◆ Podany fragment

--

Więc wracamy do punktu wyjścia.
Umiesz poprzeć swoje zdanie argumentem, chociaż jednym?
UZASADNIJ, dlaczego niby ja nie rozpoznaję geniuszu.
UDOWODNIJ, że ktoś jest wielki.
A jeżeli tego nie potrafisz, to nie pieprz bzdur, że tak kolokwialnie powiem.

GodWhore

Tylko co jest bzdurą - że Rembrandt jest po prostu wielkim malarzem,niezależnie od tego co sądzę ja lub ty? To ona, ta bzdura? ;)

Jak można udowodnić wielkość malarstwa Velazqueza, jeśli sama tego nie widzisz, nie rozumiesz, nie czujesz? Sztuka to nie równanie matematyczne 1+1=2. Jeśli nie dostrzegasz kunsztu malarza, głębi psychologicznego wyrazu, perfekcji tonalnej - jak mam ci "udowodnić", ze faktycznie są składowymi malarstwa Velazqueza? Jak udowodnić mrówce, że w oceanie pływają wieloryby? Jak udowodnić niewidomej, ze istnieją kolory? Ja nie wiem, ale ty mi to wyjaśnij.

--

◆ Dane
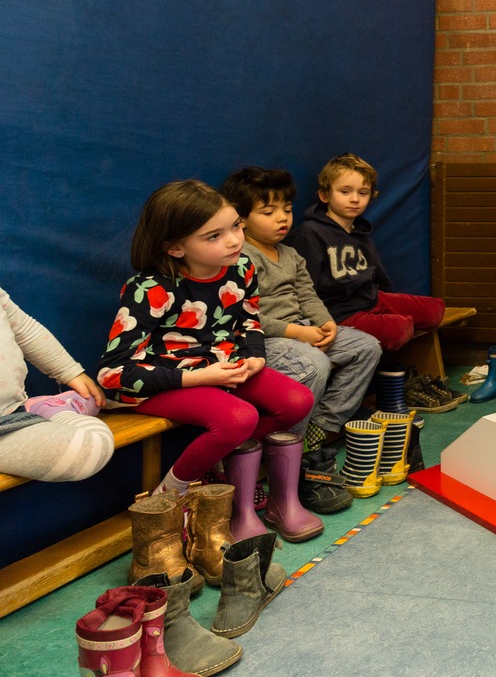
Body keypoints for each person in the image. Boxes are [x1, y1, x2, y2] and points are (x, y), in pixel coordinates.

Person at [96, 180, 322, 540]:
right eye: (214, 236)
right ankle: (169, 498)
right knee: (239, 418)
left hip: (219, 365)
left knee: (297, 400)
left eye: (236, 226)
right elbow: (113, 373)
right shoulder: (151, 288)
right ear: (175, 248)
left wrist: (255, 358)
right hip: (164, 377)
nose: (234, 239)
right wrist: (200, 378)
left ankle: (229, 482)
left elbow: (249, 320)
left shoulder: (242, 266)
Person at [221, 167, 382, 452]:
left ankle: (320, 426)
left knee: (367, 346)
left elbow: (307, 295)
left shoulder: (291, 254)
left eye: (286, 209)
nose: (282, 218)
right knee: (313, 364)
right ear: (241, 219)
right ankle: (285, 447)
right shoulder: (240, 257)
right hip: (262, 340)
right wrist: (297, 332)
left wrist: (325, 322)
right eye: (269, 212)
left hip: (301, 328)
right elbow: (243, 316)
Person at [284, 153, 453, 409]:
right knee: (400, 329)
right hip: (341, 312)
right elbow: (306, 289)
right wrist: (320, 322)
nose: (354, 199)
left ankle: (404, 371)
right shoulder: (310, 233)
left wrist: (389, 302)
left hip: (372, 299)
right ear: (324, 195)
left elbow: (378, 276)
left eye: (362, 193)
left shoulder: (360, 232)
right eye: (345, 191)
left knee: (435, 309)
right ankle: (398, 380)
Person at [0, 287, 114, 481]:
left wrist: (68, 371)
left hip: (8, 416)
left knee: (90, 447)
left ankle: (48, 409)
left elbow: (24, 329)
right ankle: (48, 410)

--

◆ Twoje zadanie
Z czym, według fragmentu dyskusji o malarstwie, sztuka nie jest tożsama? Zapisy nie mają tu żadnego znaczenia.

◆ Odpowiedź pisemna
Z równaniem matematycznym 1+1=2.